■ Text segment:
•••

You are viewing a plain text version of this content. The canonical link for it is here.

Posted to user@beam.apache.org by Evan Galpin <eg...@apache.org> on 2023/05/25 21:14:51 UTC

[Dataflow][Stateful] Bypass Dataflow Overrides?

Hi all,

I'm running into a scenario where I feel that Dataflow Overrides
(specifically BatchStatefulParDoOverrides.GbkBeforeStatefulParDo ) are
unnecessarily causing a batch pipeline to "pause" throughput since a GBK
needs to have processed all the data in a window before it can output.

Is it strictly required that GbkBeforeStatefulParDo must run before any
stateful DoFn? If not, what failure modes is GbkBeforeStatefulParDo trying
to protect against, and how can it be bypassed/disabled while still using
DataflowRunner?

•••

■ Goal:
Reproduce the stretch of the mailing-list post on Dataflow overrides from "I'm running into" through "it can output.".

■ Material:

•••

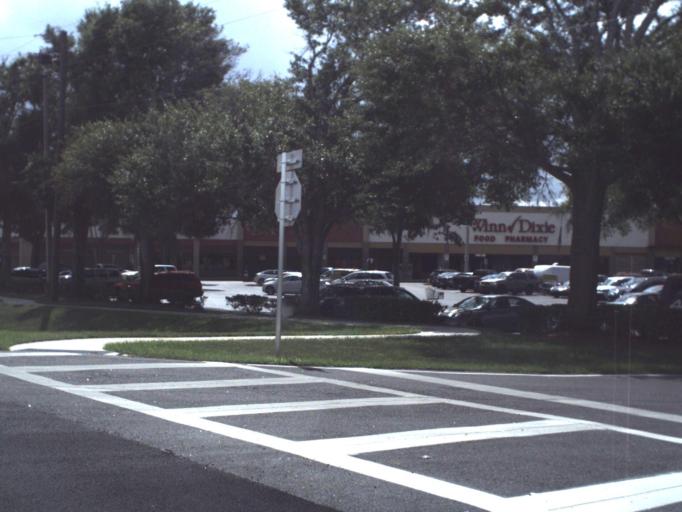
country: US
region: Florida
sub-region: Hillsborough County
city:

•••

■ The output:
I'm running into a scenario where I feel that Dataflow Overrides
(specifically BatchStatefulParDoOverrides.GbkBeforeStatefulParDo ) are
unnecessarily causing a batch pipeline to "pause" throughput since a GBK
needs to have processed all the data in a window before it can output.